*Exercise requirements:*
The output should be the records themselves, given again exactly.

Data excerpts
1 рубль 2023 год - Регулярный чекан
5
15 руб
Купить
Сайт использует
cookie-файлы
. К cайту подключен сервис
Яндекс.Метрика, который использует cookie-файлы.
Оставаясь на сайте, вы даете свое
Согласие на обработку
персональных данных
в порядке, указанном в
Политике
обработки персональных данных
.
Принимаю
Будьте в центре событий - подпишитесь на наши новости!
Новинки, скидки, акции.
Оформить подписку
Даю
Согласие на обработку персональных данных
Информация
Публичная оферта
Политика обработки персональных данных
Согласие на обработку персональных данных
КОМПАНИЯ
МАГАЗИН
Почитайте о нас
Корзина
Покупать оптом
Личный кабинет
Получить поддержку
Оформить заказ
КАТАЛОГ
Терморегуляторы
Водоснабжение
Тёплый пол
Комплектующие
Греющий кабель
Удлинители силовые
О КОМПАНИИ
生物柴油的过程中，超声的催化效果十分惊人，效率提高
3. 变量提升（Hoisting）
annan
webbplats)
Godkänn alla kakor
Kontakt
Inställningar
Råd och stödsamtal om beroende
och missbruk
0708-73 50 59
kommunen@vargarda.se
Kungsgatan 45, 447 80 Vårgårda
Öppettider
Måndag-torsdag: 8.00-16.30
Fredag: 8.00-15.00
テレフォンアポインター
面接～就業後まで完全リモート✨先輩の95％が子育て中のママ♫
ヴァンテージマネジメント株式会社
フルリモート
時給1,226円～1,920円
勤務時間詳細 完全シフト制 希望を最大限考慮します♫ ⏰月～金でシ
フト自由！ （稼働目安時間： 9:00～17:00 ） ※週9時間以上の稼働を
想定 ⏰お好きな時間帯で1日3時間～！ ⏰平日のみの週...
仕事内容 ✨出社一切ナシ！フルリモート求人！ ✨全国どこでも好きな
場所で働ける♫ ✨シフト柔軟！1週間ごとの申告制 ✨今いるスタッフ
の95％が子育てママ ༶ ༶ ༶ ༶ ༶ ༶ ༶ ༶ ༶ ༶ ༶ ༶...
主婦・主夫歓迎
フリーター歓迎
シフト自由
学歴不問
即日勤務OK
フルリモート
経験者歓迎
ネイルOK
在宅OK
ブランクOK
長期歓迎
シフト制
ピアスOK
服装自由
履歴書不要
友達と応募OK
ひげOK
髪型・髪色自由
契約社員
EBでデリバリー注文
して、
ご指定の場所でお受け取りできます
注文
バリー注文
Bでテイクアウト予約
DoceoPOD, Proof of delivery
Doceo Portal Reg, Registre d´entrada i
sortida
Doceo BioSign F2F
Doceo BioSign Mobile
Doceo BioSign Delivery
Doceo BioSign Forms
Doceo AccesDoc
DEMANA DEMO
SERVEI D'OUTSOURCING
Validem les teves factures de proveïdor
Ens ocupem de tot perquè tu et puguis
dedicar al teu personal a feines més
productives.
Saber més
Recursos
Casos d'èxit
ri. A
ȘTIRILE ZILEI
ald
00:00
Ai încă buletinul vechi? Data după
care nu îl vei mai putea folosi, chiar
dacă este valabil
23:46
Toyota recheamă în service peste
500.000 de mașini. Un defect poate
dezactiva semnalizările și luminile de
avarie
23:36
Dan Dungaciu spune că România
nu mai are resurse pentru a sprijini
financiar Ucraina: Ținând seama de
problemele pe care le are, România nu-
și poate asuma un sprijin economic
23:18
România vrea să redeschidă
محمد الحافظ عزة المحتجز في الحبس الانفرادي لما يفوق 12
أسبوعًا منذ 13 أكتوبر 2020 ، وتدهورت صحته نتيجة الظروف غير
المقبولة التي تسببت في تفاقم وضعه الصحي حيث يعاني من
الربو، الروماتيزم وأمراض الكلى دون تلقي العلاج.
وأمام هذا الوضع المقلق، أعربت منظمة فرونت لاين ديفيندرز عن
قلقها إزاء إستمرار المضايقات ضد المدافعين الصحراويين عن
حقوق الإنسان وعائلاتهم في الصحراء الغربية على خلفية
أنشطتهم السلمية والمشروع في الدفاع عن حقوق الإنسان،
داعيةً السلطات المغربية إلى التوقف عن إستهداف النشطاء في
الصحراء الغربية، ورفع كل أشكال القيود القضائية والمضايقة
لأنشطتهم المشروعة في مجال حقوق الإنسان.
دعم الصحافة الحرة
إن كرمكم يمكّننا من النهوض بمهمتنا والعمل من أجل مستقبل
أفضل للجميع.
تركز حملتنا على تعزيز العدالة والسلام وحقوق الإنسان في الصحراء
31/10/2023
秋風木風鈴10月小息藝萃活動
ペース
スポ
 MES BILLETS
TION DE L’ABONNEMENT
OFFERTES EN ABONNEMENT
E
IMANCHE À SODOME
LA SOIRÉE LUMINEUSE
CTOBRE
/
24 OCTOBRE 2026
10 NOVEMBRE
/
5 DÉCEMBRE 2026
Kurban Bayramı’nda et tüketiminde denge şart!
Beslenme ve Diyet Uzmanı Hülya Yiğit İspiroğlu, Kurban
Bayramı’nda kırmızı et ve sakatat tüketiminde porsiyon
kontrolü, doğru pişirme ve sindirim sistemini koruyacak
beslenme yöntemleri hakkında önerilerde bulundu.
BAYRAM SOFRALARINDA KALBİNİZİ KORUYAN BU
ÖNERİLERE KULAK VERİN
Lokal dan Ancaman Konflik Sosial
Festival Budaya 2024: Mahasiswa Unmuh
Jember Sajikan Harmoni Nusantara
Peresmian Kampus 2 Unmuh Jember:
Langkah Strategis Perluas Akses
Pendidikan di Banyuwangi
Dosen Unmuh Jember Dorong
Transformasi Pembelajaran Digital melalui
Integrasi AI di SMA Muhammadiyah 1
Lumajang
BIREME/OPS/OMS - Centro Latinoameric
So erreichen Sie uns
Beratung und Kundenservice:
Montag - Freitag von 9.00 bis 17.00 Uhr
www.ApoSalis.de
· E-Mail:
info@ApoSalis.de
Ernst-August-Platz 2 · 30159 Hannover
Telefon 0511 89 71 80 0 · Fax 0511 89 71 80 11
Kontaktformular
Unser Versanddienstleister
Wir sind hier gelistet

*Answer to this problem:*
1 рубль 2023 год - Регулярный чекан
5
15 руб
Купить
Сайт использует
cookie-файлы
. К cайту подключен сервис
Яндекс.Метрика, который использует cookie-файлы.
Оставаясь на сайте, вы даете свое
Согласие на обработку
персональных данных
в порядке, указанном в
Политике
обработки персональных данных
.
Принимаю
Будьте в центре событий - подпишитесь на наши новости!
Новинки, скидки, акции.
Оформить подписку
Даю
Согласие на обработку персональных данных
Информация
Публичная оферта
Политика обработки персональных данных
Согласие на обработку персональных данных
КОМПАНИЯ
МАГАЗИН
Почитайте о нас
Корзина
Покупать оптом
Личный кабинет
Получить поддержку
Оформить заказ
КАТАЛОГ
Терморегуляторы
Водоснабжение
Тёплый пол
Комплектующие
Греющий кабель
Удлинители силовые
О КОМПАНИИ
生物柴油的过程中，超声的催化效果十分惊人，效率提高
3. 变量提升（Hoisting）
annan
webbplats)
Godkänn alla kakor
Kontakt
Inställningar
Råd och stödsamtal om beroende
och missbruk
0708-73 50 59
kommunen@vargarda.se
Kungsgatan 45, 447 80 Vårgårda
Öppettider
Måndag-torsdag: 8.00-16.30
Fredag: 8.00-15.00
テレフォンアポインター
面接～就業後まで完全リモート✨先輩の95％が子育て中のママ♫
ヴァンテージマネジメント株式会社
フルリモート
時給1,226円～1,920円
勤務時間詳細 完全シフト制 希望を最大限考慮します♫ ⏰月～金でシ
フト自由！ （稼働目安時間： 9:00～17:00 ） ※週9時間以上の稼働を
想定 ⏰お好きな時間帯で1日3時間～！ ⏰平日のみの週...
仕事内容 ✨出社一切ナシ！フルリモート求人！ ✨全国どこでも好きな
場所で働ける♫ ✨シフト柔軟！1週間ごとの申告制 ✨今いるスタッフ
の95％が子育てママ ༶ ༶ ༶ ༶ ༶ ༶ ༶ ༶ ༶ ༶ ༶ ༶...
主婦・主夫歓迎
フリーター歓迎
シフト自由
学歴不問
即日勤務OK
フルリモート
経験者歓迎
ネイルOK
在宅OK
ブランクOK
長期歓迎
シフト制
ピアスOK
服装自由
履歴書不要
友達と応募OK
ひげOK
髪型・髪色自由
契約社員
EBでデリバリー注文
して、
ご指定の場所でお受け取りできます
注文
バリー注文
Bでテイクアウト予約
DoceoPOD, Proof of delivery
Doceo Portal Reg, Registre d´entrada i
sortida
Doceo BioSign F2F
Doceo BioSign Mobile
Doceo BioSign Delivery
Doceo BioSign Forms
Doceo AccesDoc
DEMANA DEMO
SERVEI D'OUTSOURCING
Validem les teves factures de proveïdor
Ens ocupem de tot perquè tu et puguis
dedicar al teu personal a feines més
productives.
Saber més
Recursos
Casos d'èxit
ri. A
ȘTIRILE ZILEI
ald
00:00
Ai încă buletinul vechi? Data după
care nu îl vei mai putea folosi, chiar
dacă este valabil
23:46
Toyota recheamă în service peste
500.000 de mașini. Un defect poate
dezactiva semnalizările și luminile de
avarie
23:36
Dan Dungaciu spune că România
nu mai are resurse pentru a sprijini
financiar Ucraina: Ținând seama de
problemele pe care le are, România nu-
și poate asuma un sprijin economic
23:18
România vrea să redeschidă
محمد الحافظ عزة المحتجز في الحبس الانفرادي لما يفوق 12
أسبوعًا منذ 13 أكتوبر 2020 ، وتدهورت صحته نتيجة الظروف غير
المقبولة التي تسببت في تفاقم وضعه الصحي حيث يعاني من
الربو، الروماتيزم وأمراض الكلى دون تلقي العلاج.
وأمام هذا الوضع المقلق، أعربت منظمة فرونت لاين ديفيندرز عن
قلقها إزاء إستمرار المضايقات ضد المدافعين الصحراويين عن
حقوق الإنسان وعائلاتهم في الصحراء الغربية على خلفية
أنشطتهم السلمية والمشروع في الدفاع عن حقوق الإنسان،
داعيةً السلطات المغربية إلى التوقف عن إستهداف النشطاء في
الصحراء الغربية، ورفع كل أشكال القيود القضائية والمضايقة
لأنشطتهم المشروعة في مجال حقوق الإنسان.
دعم الصحافة الحرة
إن كرمكم يمكّننا من النهوض بمهمتنا والعمل من أجل مستقبل
أفضل للجميع.
تركز حملتنا على تعزيز العدالة والسلام وحقوق الإنسان في الصحراء
31/10/2023
秋風木風鈴10月小息藝萃活動
ペース
スポ
 MES BILLETS
TION DE L’ABONNEMENT
OFFERTES EN ABONNEMENT
E
IMANCHE À SODOME
LA SOIRÉE LUMINEUSE
CTOBRE
/
24 OCTOBRE 2026
10 NOVEMBRE
/
5 DÉCEMBRE 2026
Kurban Bayramı’nda et tüketiminde denge şart!
Beslenme ve Diyet Uzmanı Hülya Yiğit İspiroğlu, Kurban
Bayramı’nda kırmızı et ve sakatat tüketiminde porsiyon
kontrolü, doğru pişirme ve sindirim sistemini koruyacak
beslenme yöntemleri hakkında önerilerde bulundu.
BAYRAM SOFRALARINDA KALBİNİZİ KORUYAN BU
ÖNERİLERE KULAK VERİN
Lokal dan Ancaman Konflik Sosial
Festival Budaya 2024: Mahasiswa Unmuh
Jember Sajikan Harmoni Nusantara
Peresmian Kampus 2 Unmuh Jember:
Langkah Strategis Perluas Akses
Pendidikan di Banyuwangi
Dosen Unmuh Jember Dorong
Transformasi Pembelajaran Digital melalui
Integrasi AI di SMA Muhammadiyah 1
Lumajang
BIREME/OPS/OMS - Centro Latinoameric
So erreichen Sie uns
Beratung und Kundenservice:
Montag - Freitag von 9.00 bis 17.00 Uhr
www.ApoSalis.de
· E-Mail:
info@ApoSalis.de
Ernst-August-Platz 2 · 30159 Hannover
Telefon 0511 89 71 80 0 · Fax 0511 89 71 80 11
Kontaktformular
Unser Versanddienstleister
Wir sind hier gelistet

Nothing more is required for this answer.